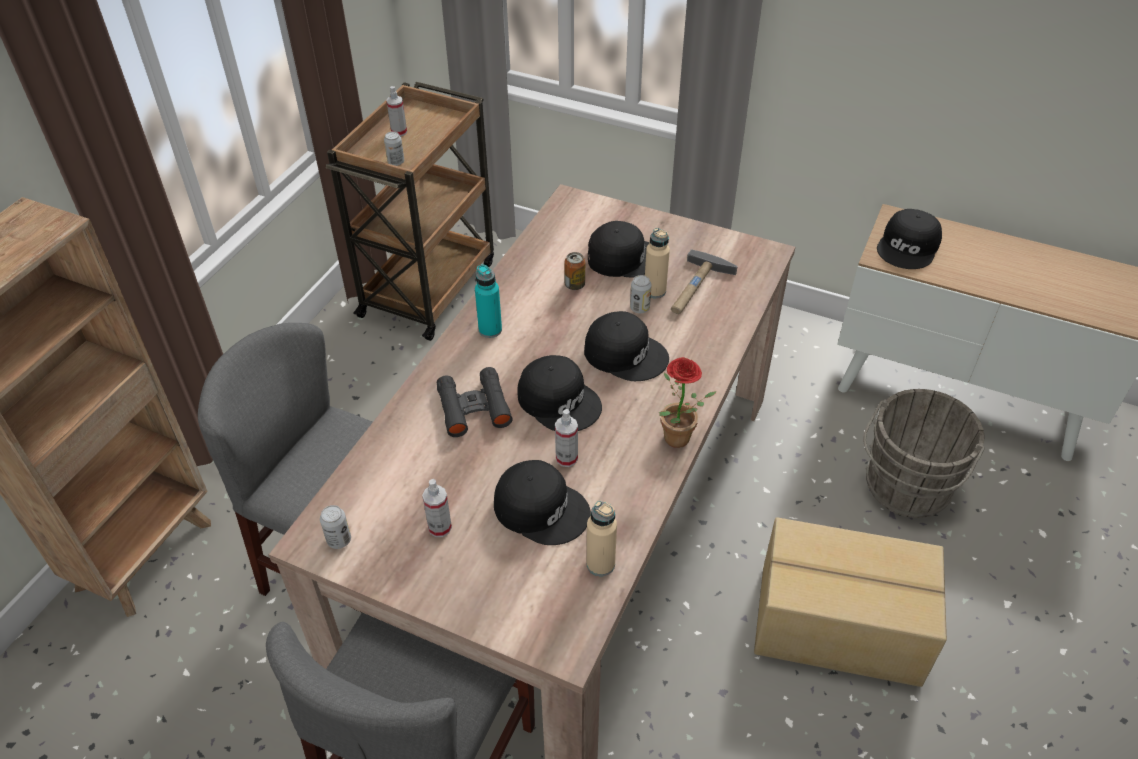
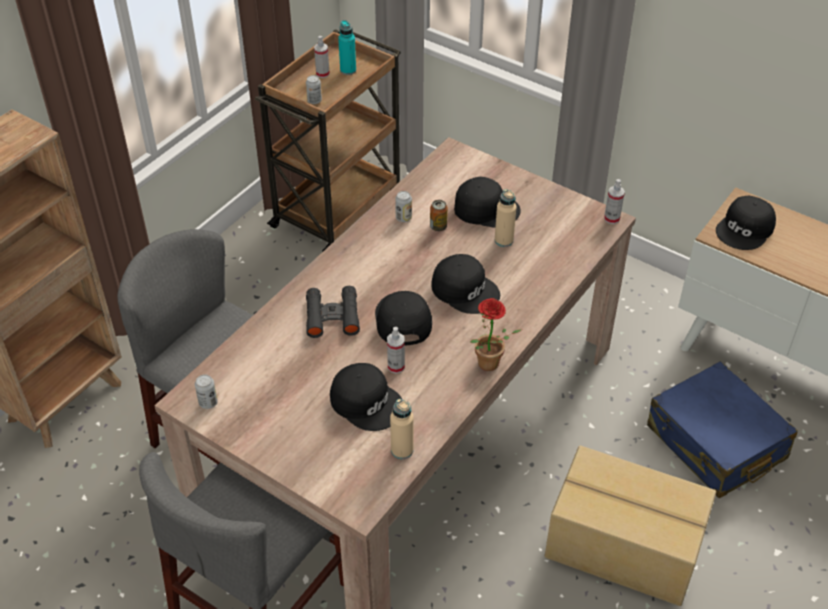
camera: 10 degrees right, 0 degrees up
(440, 527) = (285, 405): spray bottle -> spray bottle (611, 218)
(490, 330) = (360, 255): turquoise bottle -> turquoise bottle (348, 70)
(559, 400) = (402, 320): black cap -> black cap turned 150 degrees counterclockwise
(639, 308) = (487, 253): can -> can (403, 218)
(696, 288) = (539, 243): hammer -> none
(905, 489) = (715, 443): grey bucket -> blue suitcase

================================

Work task: An exact copy of all the entries is required, and it must contain no pictures.

Written answer:
camera: 10 degrees right, 0 degrees up
(440, 527) = (285, 405): spray bottle -> spray bottle (611, 218)
(490, 330) = (360, 255): turquoise bottle -> turquoise bottle (348, 70)
(559, 400) = (402, 320): black cap -> black cap turned 150 degrees counterclockwise
(639, 308) = (487, 253): can -> can (403, 218)
(696, 288) = (539, 243): hammer -> none
(905, 489) = (715, 443): grey bucket -> blue suitcase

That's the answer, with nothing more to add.